#### Activity:
Please print each record that follows precisely as it appears.

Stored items
[Start of Attachment]

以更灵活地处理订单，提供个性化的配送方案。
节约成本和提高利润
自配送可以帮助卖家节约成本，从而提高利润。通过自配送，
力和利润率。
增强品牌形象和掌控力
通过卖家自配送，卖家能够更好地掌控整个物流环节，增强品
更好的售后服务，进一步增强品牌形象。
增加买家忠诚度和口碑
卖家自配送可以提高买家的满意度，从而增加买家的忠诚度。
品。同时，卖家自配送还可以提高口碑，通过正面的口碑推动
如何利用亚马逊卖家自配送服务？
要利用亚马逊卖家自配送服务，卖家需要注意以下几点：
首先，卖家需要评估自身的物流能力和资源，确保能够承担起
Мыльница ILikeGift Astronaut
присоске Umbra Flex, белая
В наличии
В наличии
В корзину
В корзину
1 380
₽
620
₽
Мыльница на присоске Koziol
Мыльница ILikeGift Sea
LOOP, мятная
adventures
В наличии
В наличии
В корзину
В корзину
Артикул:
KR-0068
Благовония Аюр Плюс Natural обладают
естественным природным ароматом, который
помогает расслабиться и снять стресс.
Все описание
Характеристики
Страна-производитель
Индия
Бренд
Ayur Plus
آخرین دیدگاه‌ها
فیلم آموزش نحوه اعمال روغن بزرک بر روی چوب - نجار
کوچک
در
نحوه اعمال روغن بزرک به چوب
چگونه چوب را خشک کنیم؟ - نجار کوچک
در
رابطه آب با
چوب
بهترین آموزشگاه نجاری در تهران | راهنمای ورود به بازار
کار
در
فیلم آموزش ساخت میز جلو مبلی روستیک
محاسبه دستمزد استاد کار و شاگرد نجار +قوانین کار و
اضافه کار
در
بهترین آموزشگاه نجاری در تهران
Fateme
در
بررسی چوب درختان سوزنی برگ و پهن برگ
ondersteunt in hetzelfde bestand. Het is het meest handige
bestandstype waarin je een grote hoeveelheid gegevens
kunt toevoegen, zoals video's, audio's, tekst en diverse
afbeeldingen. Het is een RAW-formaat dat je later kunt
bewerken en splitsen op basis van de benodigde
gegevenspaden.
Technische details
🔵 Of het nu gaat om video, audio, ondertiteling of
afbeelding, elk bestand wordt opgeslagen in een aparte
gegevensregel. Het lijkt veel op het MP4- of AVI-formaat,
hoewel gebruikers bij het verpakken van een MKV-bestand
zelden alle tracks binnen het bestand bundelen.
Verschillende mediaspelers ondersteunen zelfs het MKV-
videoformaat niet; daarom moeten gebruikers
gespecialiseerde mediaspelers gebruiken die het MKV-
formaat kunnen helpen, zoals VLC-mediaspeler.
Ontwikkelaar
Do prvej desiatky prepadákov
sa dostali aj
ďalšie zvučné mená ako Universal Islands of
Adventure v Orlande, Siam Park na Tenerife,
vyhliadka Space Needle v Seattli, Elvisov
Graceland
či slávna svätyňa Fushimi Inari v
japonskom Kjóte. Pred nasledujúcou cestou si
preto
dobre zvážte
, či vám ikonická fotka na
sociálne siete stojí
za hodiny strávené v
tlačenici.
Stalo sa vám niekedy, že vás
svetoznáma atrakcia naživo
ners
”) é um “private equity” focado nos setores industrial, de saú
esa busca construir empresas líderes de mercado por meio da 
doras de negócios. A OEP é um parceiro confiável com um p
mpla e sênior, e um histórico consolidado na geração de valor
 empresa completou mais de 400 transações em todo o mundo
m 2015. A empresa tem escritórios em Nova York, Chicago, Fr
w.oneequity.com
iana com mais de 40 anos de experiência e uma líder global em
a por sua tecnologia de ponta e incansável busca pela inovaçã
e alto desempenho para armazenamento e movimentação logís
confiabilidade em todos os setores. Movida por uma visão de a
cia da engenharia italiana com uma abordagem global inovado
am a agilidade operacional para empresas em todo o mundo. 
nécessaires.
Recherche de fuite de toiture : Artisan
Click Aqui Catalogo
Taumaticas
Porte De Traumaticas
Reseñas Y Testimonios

[End of Attachment]

#### Task result:
以更灵活地处理订单，提供个性化的配送方案。
节约成本和提高利润
自配送可以帮助卖家节约成本，从而提高利润。通过自配送，
力和利润率。
增强品牌形象和掌控力
通过卖家自配送，卖家能够更好地掌控整个物流环节，增强品
更好的售后服务，进一步增强品牌形象。
增加买家忠诚度和口碑
卖家自配送可以提高买家的满意度，从而增加买家的忠诚度。
品。同时，卖家自配送还可以提高口碑，通过正面的口碑推动
如何利用亚马逊卖家自配送服务？
要利用亚马逊卖家自配送服务，卖家需要注意以下几点：
首先，卖家需要评估自身的物流能力和资源，确保能够承担起
Мыльница ILikeGift Astronaut
присоске Umbra Flex, белая
В наличии
В наличии
В корзину
В корзину
1 380
₽
620
₽
Мыльница на присоске Koziol
Мыльница ILikeGift Sea
LOOP, мятная
adventures
В наличии
В наличии
В корзину
В корзину
Артикул:
KR-0068
Благовония Аюр Плюс Natural обладают
естественным природным ароматом, который
помогает расслабиться и снять стресс.
Все описание
Характеристики
Страна-производитель
Индия
Бренд
Ayur Plus
آخرین دیدگاه‌ها
فیلم آموزش نحوه اعمال روغن بزرک بر روی چوب - نجار
کوچک
در
نحوه اعمال روغن بزرک به چوب
چگونه چوب را خشک کنیم؟ - نجار کوچک
در
رابطه آب با
چوب
بهترین آموزشگاه نجاری در تهران | راهنمای ورود به بازار
کار
در
فیلم آموزش ساخت میز جلو مبلی روستیک
محاسبه دستمزد استاد کار و شاگرد نجار +قوانین کار و
اضافه کار
در
بهترین آموزشگاه نجاری در تهران
Fateme
در
بررسی چوب درختان سوزنی برگ و پهن برگ
ondersteunt in hetzelfde bestand. Het is het meest handige
bestandstype waarin je een grote hoeveelheid gegevens
kunt toevoegen, zoals video's, audio's, tekst en diverse
afbeeldingen. Het is een RAW-formaat dat je later kunt
bewerken en splitsen op basis van de benodigde
gegevenspaden.
Technische details
🔵 Of het nu gaat om video, audio, ondertiteling of
afbeelding, elk bestand wordt opgeslagen in een aparte
gegevensregel. Het lijkt veel op het MP4- of AVI-formaat,
hoewel gebruikers bij het verpakken van een MKV-bestand
zelden alle tracks binnen het bestand bundelen.
Verschillende mediaspelers ondersteunen zelfs het MKV-
videoformaat niet; daarom moeten gebruikers
gespecialiseerde mediaspelers gebruiken die het MKV-
formaat kunnen helpen, zoals VLC-mediaspeler.
Ontwikkelaar
Do prvej desiatky prepadákov
sa dostali aj
ďalšie zvučné mená ako Universal Islands of
Adventure v Orlande, Siam Park na Tenerife,
vyhliadka Space Needle v Seattli, Elvisov
Graceland
či slávna svätyňa Fushimi Inari v
japonskom Kjóte. Pred nasledujúcou cestou si
preto
dobre zvážte
, či vám ikonická fotka na
sociálne siete stojí
za hodiny strávené v
tlačenici.
Stalo sa vám niekedy, že vás
svetoznáma atrakcia naživo
ners
”) é um “private equity” focado nos setores industrial, de saú
esa busca construir empresas líderes de mercado por meio da 
doras de negócios. A OEP é um parceiro confiável com um p
mpla e sênior, e um histórico consolidado na geração de valor
 empresa completou mais de 400 transações em todo o mundo
m 2015. A empresa tem escritórios em Nova York, Chicago, Fr
w.oneequity.com
iana com mais de 40 anos de experiência e uma líder global em
a por sua tecnologia de ponta e incansável busca pela inovaçã
e alto desempenho para armazenamento e movimentação logís
confiabilidade em todos os setores. Movida por uma visão de a
cia da engenharia italiana com uma abordagem global inovado
am a agilidade operacional para empresas em todo o mundo. 
nécessaires.
Recherche de fuite de toiture : Artisan
Click Aqui Catalogo
Taumaticas
Porte De Traumaticas
Reseñas Y Testimonios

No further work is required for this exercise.